Though completely happy to have made the move to America and to have become an American citizen, Pressler says his feelings for Israel today are “as strong as they have ever been. As a country, it gave me an education, freedom, hope. It supported me, and I see that it has created dignity for all the Jews, if they like it or not, if they’re Zionists or not.
“The love is very great, but it is enhanced by Sara’s love. And also, even though we pay a great deal of taxes in America, we have taxed ourselves, or she has taxed me and herself, to support Israel but not to get any honors or be praised for it. She is always invited to recognitions, but she never accepts. She always selects things; she has many water projects, which are vitally important. She also supported the houses for children who come from North Africa and were mistreated and therefore had great psychological problems. She supported the poor children who needed books to go to school. She supported a clinic that helped them to learn how to brush their teeth and helped them with education and training, all that. She also planted trees, 500 trees to this one or that.”
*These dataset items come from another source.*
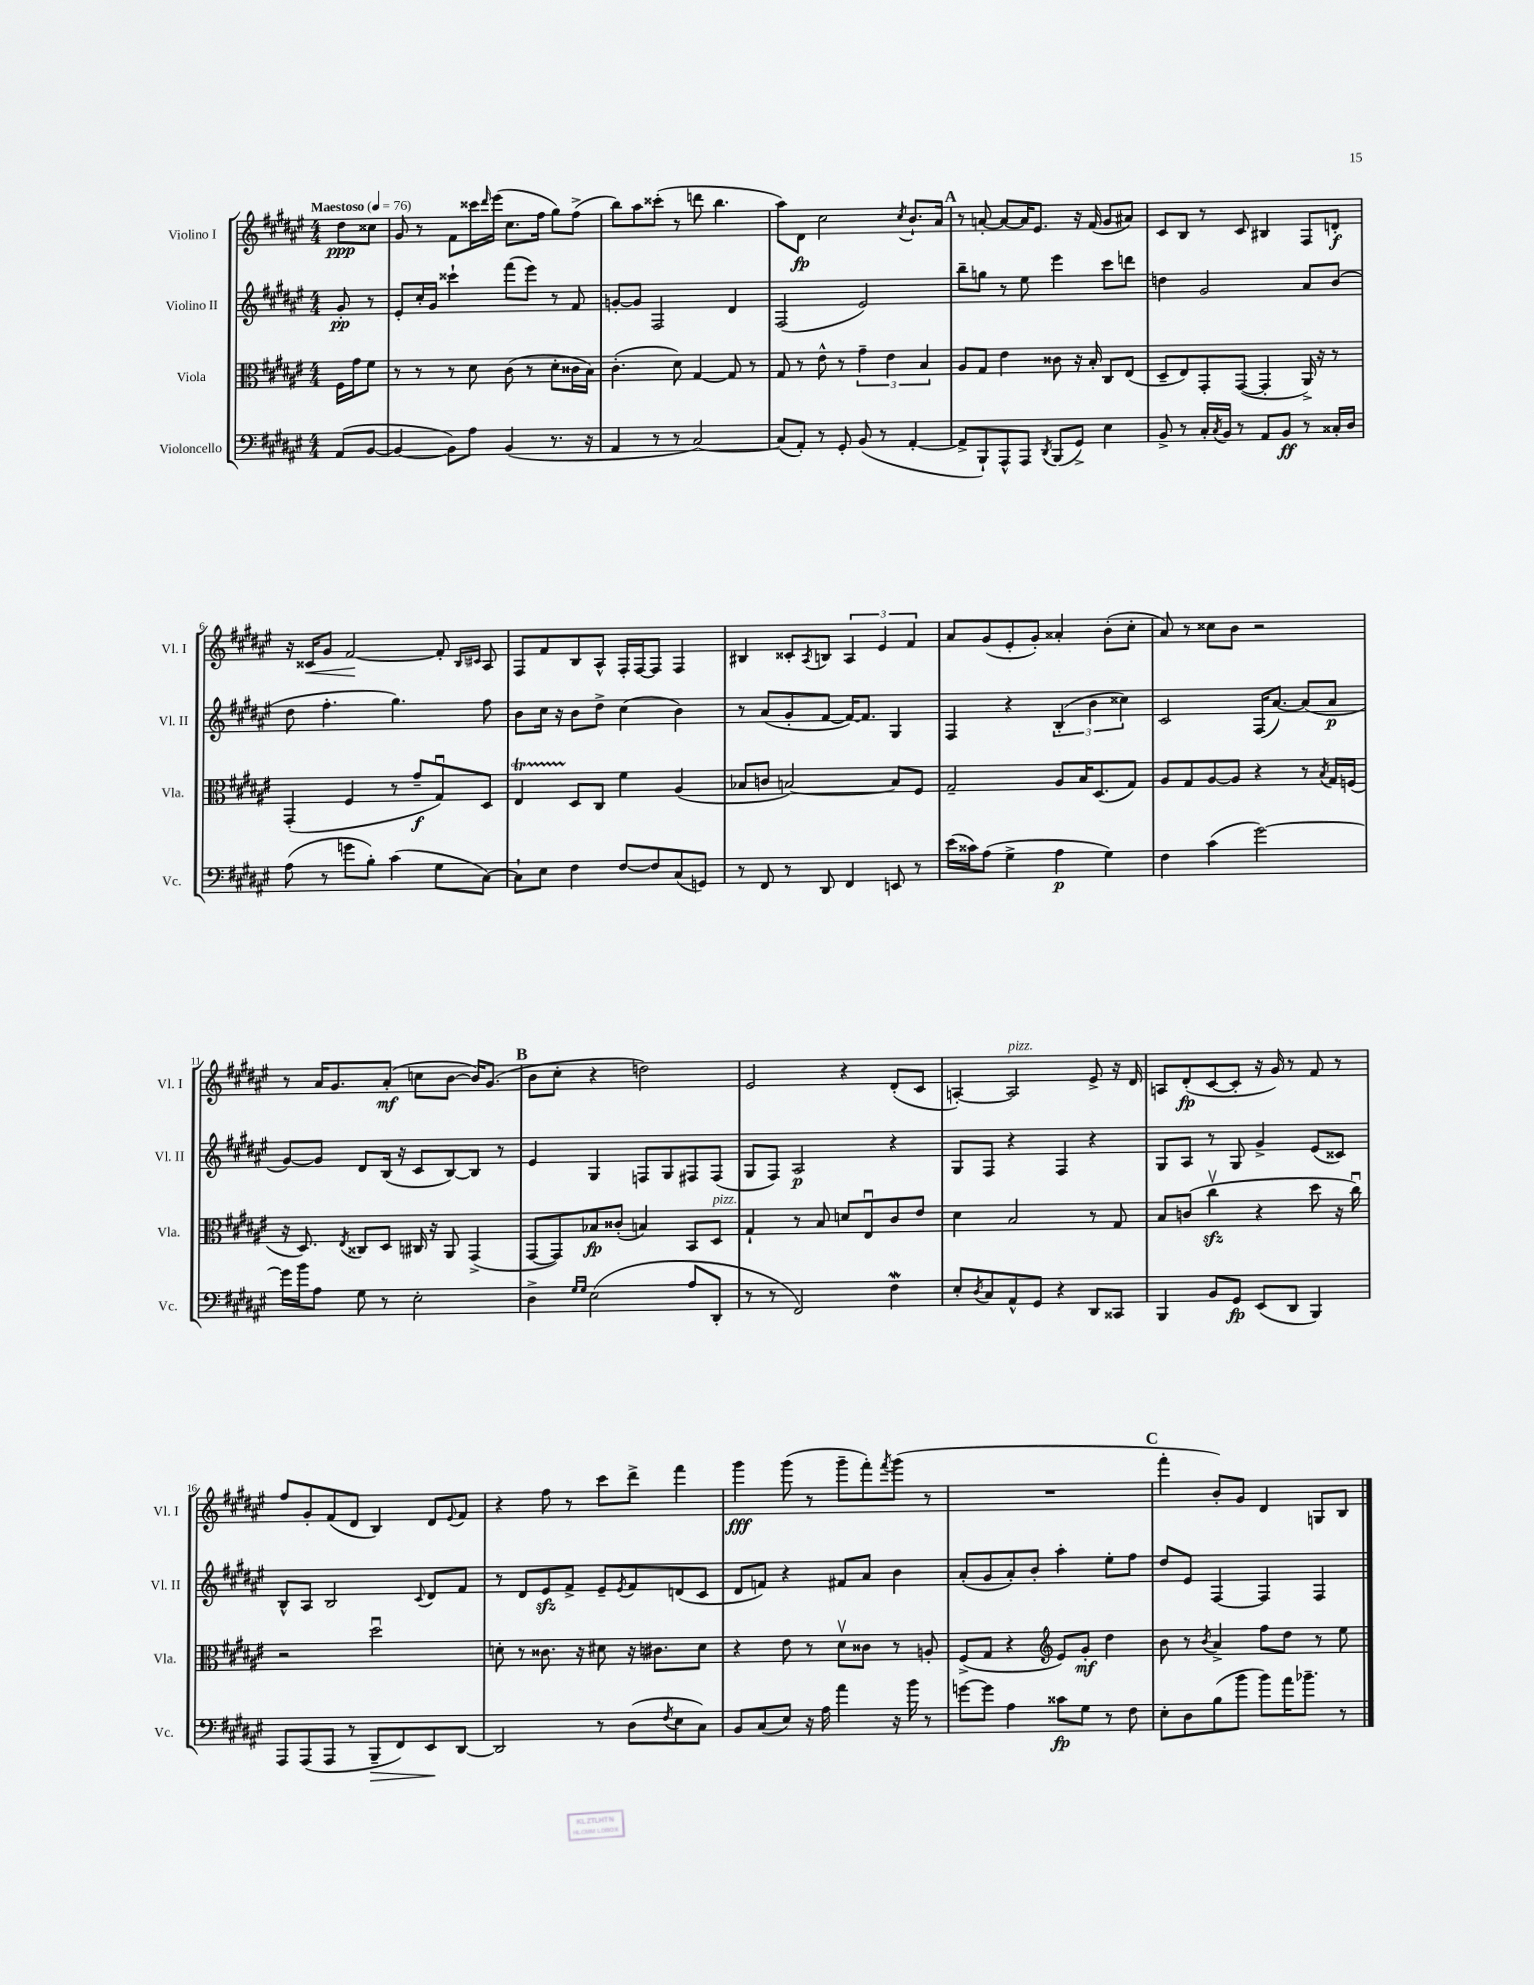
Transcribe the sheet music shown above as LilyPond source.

<<
\new StaffGroup <<
\new Staff = "s0" \with { instrumentName = "Violino I" shortInstrumentName = "Vl. I" } {
    \clef treble \key fis \major \numericTimeSignature \time 4/4 \partial 4 \tempo "Maestoso" 4 = 76
    dis''8\ppp cisis''8 |
    gis'8 r8 fis'8 cisis'''16 \grace { dis'''16 } eis'''16( cis''8. fis''16 gis''8) fis''8->( |
    b''8) ais''8 cisis'''8-.( r8 d'''8 b''4. |
    ais''8) dis'8\fp cis''2 \acciaccatura { cis''8 } b'8.-! ais'16 |
    \mark \markup { \bold "A" } r8 a'8~-. a'8~ a'16 eis'8. r16 fis'16( gis'8 ais'8) |
    cis'8 b8 r8 cis'8 bis4 fis8 d'8-.\f |
    r16 cisis'16\< gis'8 fis'2~\! fis'8-. \grace { b16 cis'16 } ais8 |
    fis8 fis'8 b8 ais8-^ fis16-. fis16~ fis8 fis4 |
    bis4 cisis'8-. \acciaccatura { ais8 } b8 \tuplet 3/2 { ais4 eis'4 fis'4 } |
    ais'8 gis'8( eis'8-. gis'8-.) aisis'4-. b'8-.( cis''8-. |
    ais'8) r8 cisis''8 b'8 r2 |
    r8 ais'16 gis'8. ais'8-.\mf( c''8 b'8~ b'16) gis'8.( |
    \mark \markup { \bold "B" } b'8 cis''8-. r4 d''2) |
    eis'2 r4 dis'8-.( cis'8 |
    a4~-.) a2^\markup { \italic "pizz." } eis'8-> r16 dis'16 |
    a8 dis'8-.\fp( cis'8~ cis'8-. r16 gis'16) r8 fis'8 r8 |
    fis''8 gis'8-. fis'8( dis'8 b4) dis'8 \appoggiatura { eis'8 } fis'8 |
    r4 fis''8 r8 cis'''8 dis'''8-> fis'''4 |
    gis'''4\fff gis'''8( r8 gis'''8-- fis'''8-.) \acciaccatura { fis'''8 } gis'''8( r8 |
    R1 |
    \mark \markup { \bold "C" } fis'''4-. b'8-.) gis'8 dis'4 g8 b8 \bar "|." |
}
\new Staff = "s1" \with { instrumentName = "Violino II" shortInstrumentName = "Vl. II" } {
    \clef treble \key fis \major \numericTimeSignature \time 4/4 \partial 4
    gis'8-.\pp r8 |
    eis'8-. cis''16-. gis'16 cisis'''4-! fis'''8( eis'''8) r8 fis'8 |
    g'8~-. g'8 fis2 dis'4 |
    fis2( eis'2) |
    \mark \markup { \bold "A" } b''8-- g''8 r8 eis''8 eis'''4 cis'''8 d'''8 |
    d''4 gis'2 ais'8 b'8( |
    dis''8 fis''4.-. gis''4.) fis''8 |
    b'8 cis''16 r16 b'8 dis''8-> cis''4( b'4) |
    r8 ais'8( gis'8-. fis'8~ fis'16~) fis'8. gis4 |
    fis4 r4 \tuplet 3/2 { b4-.( b'4 cisis''4) } |
    cis'2 fis16( ais'8.~) ais'8( ais'8\p |
    gis'8~) gis'8 dis'8 b16( r16 cis'8 b8~) b8 r8 |
    \mark \markup { \bold "B" } eis'4 gis4 f8 gis8 fis8 fis8( |
    gis8 fis8) ais2\p r4 |
    gis8 fis8 r4 fis4 r4 |
    gis8 ais8 r8 gis8 gis'4-> eis'8( cisis'8) |
    b8-^ ais8 b2 \appoggiatura { cis'8 } dis'8 fis'8 |
    r8 dis'8 eis'8\sfz fis'8-> eis'8-- \acciaccatura { eis'8 } fis'8 d'8( cis'8 |
    dis'8 f'8) r4 fis'8 ais'8 b'4 |
    ais'8-.( gis'8 ais'8-.) b'8-. ais''4-. eis''8-. fis''8 |
    \mark \markup { \bold "C" } dis''8 eis'8 fis4~ fis4 fis4 \bar "|." |
}
\new Staff = "s2" \with { instrumentName = "Viola" shortInstrumentName = "Vla." } {
    \clef alto \key fis \major \numericTimeSignature \time 4/4 \partial 4
    fis16 gis'16 fis'8 |
    r8 r8 r8 dis'8 cis'8( r8 dis'8-. cisis'16 b16) |
    cis'4.-.( dis'8) gis4~ gis8 r8 |
    gis8 r8 eis'8-^ r8 \tuplet 3/2 { gis'4-- eis'4 b4 } |
    \mark \markup { \bold "A" } ais8 gis8 eis'4 cisis'8 r16 b16-. cis8 eis8( |
    dis8-- eis8) gis,8-. gis,8~( gis,4-. ais,16->) r16 r8 |
    gis,4-.( fis4 r8 gis'8--\f gis8\downbow) dis8 |
    eis4\startTrillSpan dis8\stopTrillSpan cis8 fis'4 ais4( |
    bes8 c'8 b2~) b8 fis8 |
    gis2-- ais8 b16 dis8.( gis8) |
    ais8 gis8 ais8~ ais8 r4 r8 \acciaccatura { b8 } gis16 f16( |
    r16 dis8.) \acciaccatura { eis8 } cisis8 dis8 cis16 r16 ais,8 gis,4->( |
    \mark \markup { \bold "B" } gis,8~ gis,8) bes8\fp cisis'8-.( b4) b,8 dis8^\markup { \italic "pizz." } |
    gis4-! r8 b8 d'8 eis8\downbow cis'8 eis'8 |
    dis'4 b2 r8 gis8 |
    b8 c'8( cis''4\upbow\sfz r4 dis''8 r16 cis''16\downbow) |
    r2 dis''2\downbow |
    d'8-. r8 cisis'8. r16 dis'8 r16 cis'8. dis'8 |
    r4 eis'8 r8 dis'8\upbow cisis'8 r8 a8-. |
    fis8->( gis8 r4 \clef treble eis'8) gis'8-.\mf dis''4 |
    \mark \markup { \bold "C" } b'8 r8 \acciaccatura { b'8 } ais'4-> fis''8 dis''8 r8 eis''8 \bar "|." |
}
\new Staff = "s3" \with { instrumentName = "Violoncello" shortInstrumentName = "Vc." } {
    \clef bass \key fis \major \numericTimeSignature \time 4/4 \partial 4
    ais,8( b,8~ |
    b,4~ b,8) ais8 b,4( r8. r16 |
    ais,4 r8 r8 cis2~) |
    cis8( ais,8-.) r8 gis,8-. b,8( r8 ais,4~-. |
    \mark \markup { \bold "A" } ais,8-> b,,8-!) ais,,8-^ ais,,8 \acciaccatura { dis,8 } b,,8( gis,8->) eis4 |
    b,8-> r8 cis16-. \acciaccatura { cis8 } b,16 r8 ais,8 b,8\ff r8 cisis16-. dis16 |
    ais8( r8 g'8 b8-.) cis'4( gis8 cis8~) |
    cis8-! eis8 fis4 fis8~ fis8 cis8( g,8) |
    r8 fis,8 r8 dis,8 fis,4 e,8 r8 |
    eis'16( cisis'16) ais8( gis4-> ais4\p gis4) |
    fis4 cis'4( gis'2~) |
    gis'16 b'16 ais8 gis8 r8 eis2-. |
    \mark \markup { \bold "B" } dis4-> \grace { gis16 gis16 } eis2( ais8 dis,8-. |
    r8 r8 fis,2) fis4\mordent |
    eis8-. \acciaccatura { dis8 } cis8 ais,8-^ gis,8 r4 dis,8 cisis,8 |
    b,,4 b,8 gis,8\fp eis,8( dis,8 b,,4) |
    ais,,8 ais,,8( ais,,8 r8 b,,8--\> fis,8) eis,8\! dis,8~ |
    dis,2 r8 dis8( \acciaccatura { fis8 } eis8 cis8) |
    b,8 cis8( eis8) r16 ais16 ais'4 r16 b'16 r8 |
    g'8~ g'8 ais4 cisis'8\fp gis8 r8 fis8 |
    \mark \markup { \bold "C" } eis8-. dis8 b8( b'8 b'8) ais'16 bes'8.-- r8 \bar "|." |
}
>>
>>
Pressler reiterates that he and Sara are extremely appreciative of what Israel gave them and that they both still have a passion for their homeland. “She always says, ‘You have to be grateful, because they saved your life.’ She was born there, therefore, she is grateful. She refused any luxury for herself. I didn’t do that, not as much, but she did. It is a passion for us, a passion in our house, I must say. Sara spoke only Hebrew with our children. She had me only speak German, and of course, in school they spoke English. So they really learned to understand three languages.”
Regardless of the couples’ continued passion for their homeland, they remain thrilled to be in America. “And then, of course,” Pressler says, “the greatest thing that happened in our lives was coming to Bloomington.”